Case Study

Beacon Air: Redesigning the worst part of your vacation

End-to-end mobile booking and check-in for a new low-cost airline, including a first-round failure, an honest pivot, and a design process that got better by listening.

Project Type Designlab Capstone
Scope Booking + Check-in Flow
My Role End-to-end UX & UI Design
Testing 3 rounds · 15 testers total
Tools Figma, Adobe Creative Suite
Problem

Low-cost airline booking is notorious for information bloat, obscured layovers, and dark patterns. A new airline needed a mobile experience that felt trustworthy from the first tap.

Approach

Three rounds of testing, with a documented failure and full redesign of the search experience based on user feedback. Every insight is grounded in what users actually did.

Outcome

Round 3 testers moved through the booking flow without confusion, located target flights without assistance, and booked with no hesitation.

Beacon Air screens
01 —— Brief & Diagnosis

What low-cost carriers get wrong, and what Beacon Air needed to fix

Beacon Air was a Designlab UX Academy capstone. The brief: design an end-to-end mobile experience for a fictional new low-cost airline from scratch.

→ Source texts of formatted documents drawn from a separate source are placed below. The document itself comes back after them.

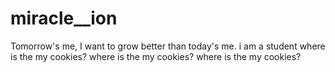 # miracle__ion
Tomorrow's me, I want to grow better than today's me. 
i am a student
where is the my cookies?
where is the my cookies?
where is the my cookies?
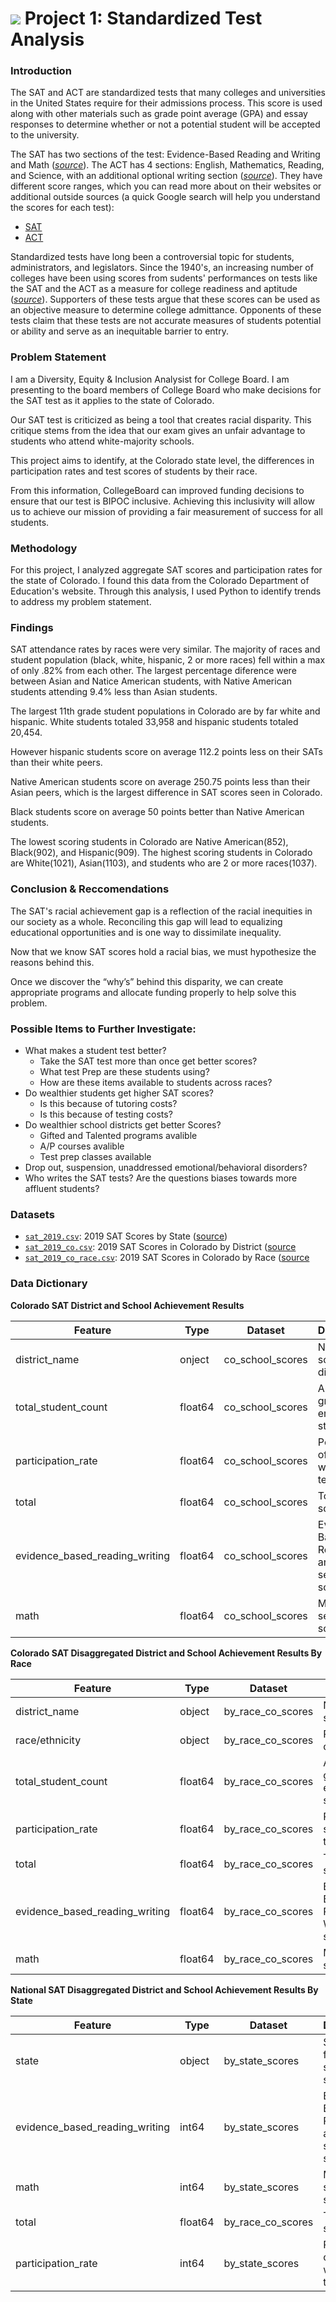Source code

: # ![](https://ga-dash.s3.amazonaws.com/production/assets/logo-9f88ae6c9c3871690e33280fcf557f33.png) Project 1: Standardized Test Analysis


### Introduction

The SAT and ACT are standardized tests that many colleges and universities in the United States require for their admissions process. This score is used along with other materials such as grade point average (GPA) and essay responses to determine whether or not a potential student will be accepted to the university.

The SAT has two sections of the test: Evidence-Based Reading and Writing and Math ([*source*](https://www.princetonreview.com/college/sat-sections)). The ACT has 4 sections: English, Mathematics, Reading, and Science, with an additional optional writing section ([*source*](https://www.act.org/content/act/en/products-and-services/the-act/scores/understanding-your-scores.html)). They have different score ranges, which you can read more about on their websites or additional outside sources (a quick Google search will help you understand the scores for each test):
* [SAT](https://collegereadiness.collegeboard.org/sat)
* [ACT](https://www.act.org/content/act/en.html)

Standardized tests have long been a controversial topic for students, administrators, and legislators. Since the 1940's, an increasing number of colleges have been using scores from sudents' performances on tests like the SAT and the ACT as a measure for college readiness and aptitude ([*source*](https://www.minotdailynews.com/news/local-news/2017/04/a-brief-history-of-the-sat-and-act/)). Supporters of these tests argue that these scores can be used as an objective measure to determine college admittance. Opponents of these tests claim that these tests are not accurate measures of students potential or ability and serve as an inequitable barrier to entry.


### Problem Statement

I am a Diversity, Equity & Inclusion Analysist for College Board. I am presenting to the board members of College Board who make decisions for the SAT test as it applies to the state of Colorado.

Our SAT test is criticized as being a tool that creates racial disparity. This critique stems from the idea that our exam gives an unfair advantage to students who attend white-majority schools. 

This project aims to identify, at the Colorado state level, the differences in participation rates and test scores of students by their race. 

From this information, CollegeBoard can improved funding decisions to ensure that our test is BIPOC inclusive. Achieving this inclusivity will allow us to achieve our mission of providing a fair measurement of success for all students.


### Methodology

For this project, I analyzed aggregate SAT scores and participation rates for the state of Colorado. I found this data from the Colorado Department of Education's website. Through this analysis, I used Python to identify trends to address my problem statement.


### Findings

SAT attendance rates by races were very similar. The majority of races and student population (black, white, hispanic, 2 or more races) fell within a max of only .82% from each other. The largest percentage diference were between Asian and Natice American students, with Native American students attending 9.4% less than Asian students.

The largest 11th grade student populations in Colorado are by far white and hispanic. White students totaled 33,958 and hispanic students totaled 20,454.

However hispanic students score on average 112.2 points less on their SATs than their white peers.

Native American students score on average 250.75 points less than their Asian peers, which is the largest difference in SAT scores seen in Colorado.

Black students score on average 50 points better than Native American students.

The lowest scoring students in Colorado are Native American(852), Black(902), and Hispanic(909).
The highest scoring students in Colorado are White(1021), Asian(1103), and students who are 2 or more races(1037).


### Conclusion & Reccomendations

The SAT's racial achievement gap is a reflection of the racial inequities in our society as a whole. Reconciling this gap will lead to equalizing educational opportunities and is one way to dissimilate inequality. 

Now that we know SAT scores hold a racial bias, we must hypothesize the reasons behind this.

Once we discover the “why’s” behind this disparity, we can create appropriate programs and allocate funding properly to help solve this problem.


### Possible Items to Further Investigate:

* What makes a student test better?
    - Take the SAT test more than once get better scores?
    - What test Prep are these students using?
    - How are these items available to students across races?
* Do wealthier students get higher SAT scores? 
    - Is this because of  tutoring costs?
    - Is this because of testing costs?
* Do wealthier school districts get better Scores?
    - Gifted and Talented programs avalible
    - A/P courses avalible
    - Test prep classes available
* Drop out, suspension, unaddressed emotional/behavioral disorders?
* Who writes the SAT tests? Are the questions biases towards more affluent students?


### Datasets

* [`sat_2019.csv`](./data/sat_2019.csv): 2019 SAT Scores by State ([source](https://blog.prepscholar.com/average-sat-scores-by-state-most-recent))
* [`sat_2019_co.csv`](./data/2019_P_SAT_CO_District_Results.csv): 2019 SAT Scores in Colorado by District ([source](https://www.cde.state.co.us/assessment/sat-psat-data/)
* [`sat_2019_co_race.csv`](./data/2019_P_SAT_Scores_Race.csv): 2019 SAT Scores in Colorado by Race ([source](https://www.cde.state.co.us/assessment/sat-psat-data/)


### Data Dictionary


**Colorado SAT District and School Achievement Results** 

|Feature|Type|Dataset|Description|
|---|---|---|---|
|district_name|onject|co_school_scores|Name of school district|
|total_student_count|float64|co_school_scores|Amount of grade 11 enrolled students|  
|participation_rate|float64|co_school_scores|Percentage of student who took test|
|total|float64|co_school_scores|Total SAT scores|
|evidence_based_reading_writing|float64|co_school_scores|Evidence Based Reading and Writing section score|
|math|float64|co_school_scores|Math section score|


**Colorado SAT Disaggregated District and School Achievement Results By Race**  

|Feature|Type|Dataset|Description|
|---|---|---|---|
|district_name|object|by_race_co_scores|Name of school district|
|race/ethnicity|object|by_race_co_scores|Race/Ethnicity of student|
|total_student_count|float64|by_race_co_scores|Amount of grade 11 enrolled students|  
|participation_rate|float64|by_race_co_scores|Percentage of student who took test|
|total|float64|by_race_co_scores|Total SAT scores|
|evidence_based_reading_writing|float64|by_race_co_scores|Evidence Based Reading and Writing section score|
|math|float64|by_race_co_scores|Math section score|


**National SAT Disaggregated District and School Achievement Results By State**  

|Feature|Type|Dataset|Description|
|---|---|---|---|
|state|object|by_state_scores|SAT data from specific state|
|evidence_based_reading_writing|int64|by_state_scores|Evidence Based Reading and Writing section score|
|math|int64|by_state_scores|Math section score
|total|float64|by_race_co_scores|Total SAT scores|
|participation_rate|int64|by_state_scores|Percentage of student who took test|

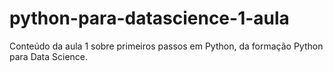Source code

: # python-para-datascience-1-aula
Conteúdo da aula 1 sobre primeiros passos em Python, da formação Python para Data Science.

The client wanted deals prominently featured and to be there for customers "at their lowest point in the journey." When I asked users what that meant to them, the answers were delays, cancellations, lost luggage. These are things no product can fully fix. In those interviews, the product goal evolved: make sure the booking experience itself is never the low point.

Guiding Principle

If you can't fix the hard stuff, at least don't add to it.

Information bloat

Low-cost carrier results pages bury the flight in upsells and fine print.

Obscured layovers

Connection times are styled to be easy to miss, and suddenly you've booked a connection you can't make.

Calendar friction

Date-range pickers create unnecessary decision load. Confirmed by users before building.

Price opacity

The cheapest flight is rarely the most visible. Users shouldn't have to hunt for it.

02 —— The Design

Key decisions in the flow

01
Dates on separate lines

Departure and return selected sequentially with no date-range calendar. Each decision gets its own space.

02
Metro airport expansion

Typing "New York" surfaces LGA, JFK, EWR, and an "all metro airports" option. Users get cheaper alternatives without knowing every airport code.

03
Transparent pricing and connections

Results sorted by lowest price. Layovers and short connections flagged with icons and plain-language labels — tradeoffs visible before you commit.

04
Check-in hub with in-browser notifications

Gate changes, delays, arrival updates surfaced as browser notifications for travelers when and where they're actually useful.

Flight results — visual logic

DEN → JFK · 7:15 AM

✓ Lowest price

$189

DEN → LGA · 9:40 AM

⏱ 2hr layover · ORD

$214

DEN → EWR · 6:00 AM

→ Short connection (42 min) · MDW

$197
Designs in action

Designs in action

03 —— What Went Wrong & How I Fixed It

Round 2: a documented failure and an honest pivot

To meet the client's deal-featuring requirement, I placed suggested destinations below the search bar on the flight search screen. It failed in testing immediately.

Failed attempt to add ads

An attempt to add promotional fares to the search screen was a failure

Screenshots of revisions

Revised screens for testing with no irrelevant info

What happened

Every tester's eyes went to the suggestions instead of the search bar. Users couldn't locate the search bar at all. The label "Explore great deals on trips to:" wasn't read. Users assumed their destination would appear in the list without searching. Post-session: universal negative response. Confusing at best, annoying at worst.

The fix

Replaced suggestions with recent searches and favorited destinations. The things that users actually want at that moment. Deals moved to the homepage, below the booking section but above check-in. Still visible. No longer in the way.

The ads weren't the problem. The placement was.

04 —— Testing & Outcome

Three rounds. One pivot. A flow that works.

The thing I'm most proud of

When Round 2 failed, I didn't defend the design or iterate around the edges. I went back to the brief, found a better solution for both the client and the user, and rebuilt.

Not taking feedback personally is a skill. This project is where I proved it to myself.